BEGIN Data under study

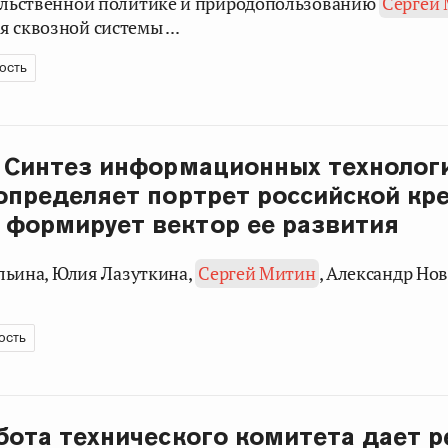
вольственной политике и природопользованию
Сергей
 сквозной системы ...
ость
: Синтез информационных технолог
 определяет портрет российской кр
 формирует вектор ее развития
 Ильина, Юлия Лазуткина,
Сергей Митин
, Александр Но
.
ость
абота технического комитета дает 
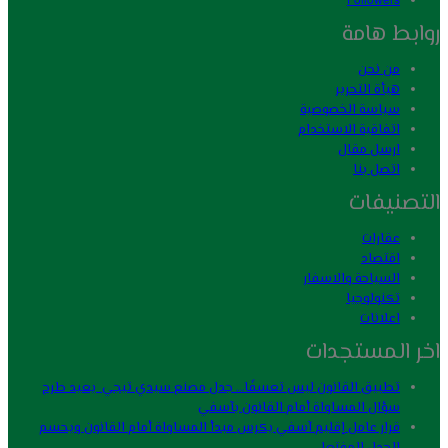
روابط هامة
من نحن
هيأة التحرير
سياسة الخصوصية
اتفاقية الاستخدام
ارسل مقال
اتصل بنا
التصنيفات
عقارات
اقتصاد
السياحة والاسفار
تكنولوجيا
اعلانات
اخر المستجدات
تطبيق القانون ليس تعسفًا… جدل مصنع سيدي تيجي يعيد طرح
سؤال المساواة أمام القانون بآسفي
قرار عامل إقليم آسفي يكرس مبدأ المساواة أمام القانون ويحسم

END Data under study

▸ **Exercise prompt**: Among the records above, which lines hold the word "أمام"? Copy each one.

▸ **Reply**:
سؤال المساواة أمام القانون بآسفي
قرار عامل إقليم آسفي يكرس مبدأ المساواة أمام القانون ويحسم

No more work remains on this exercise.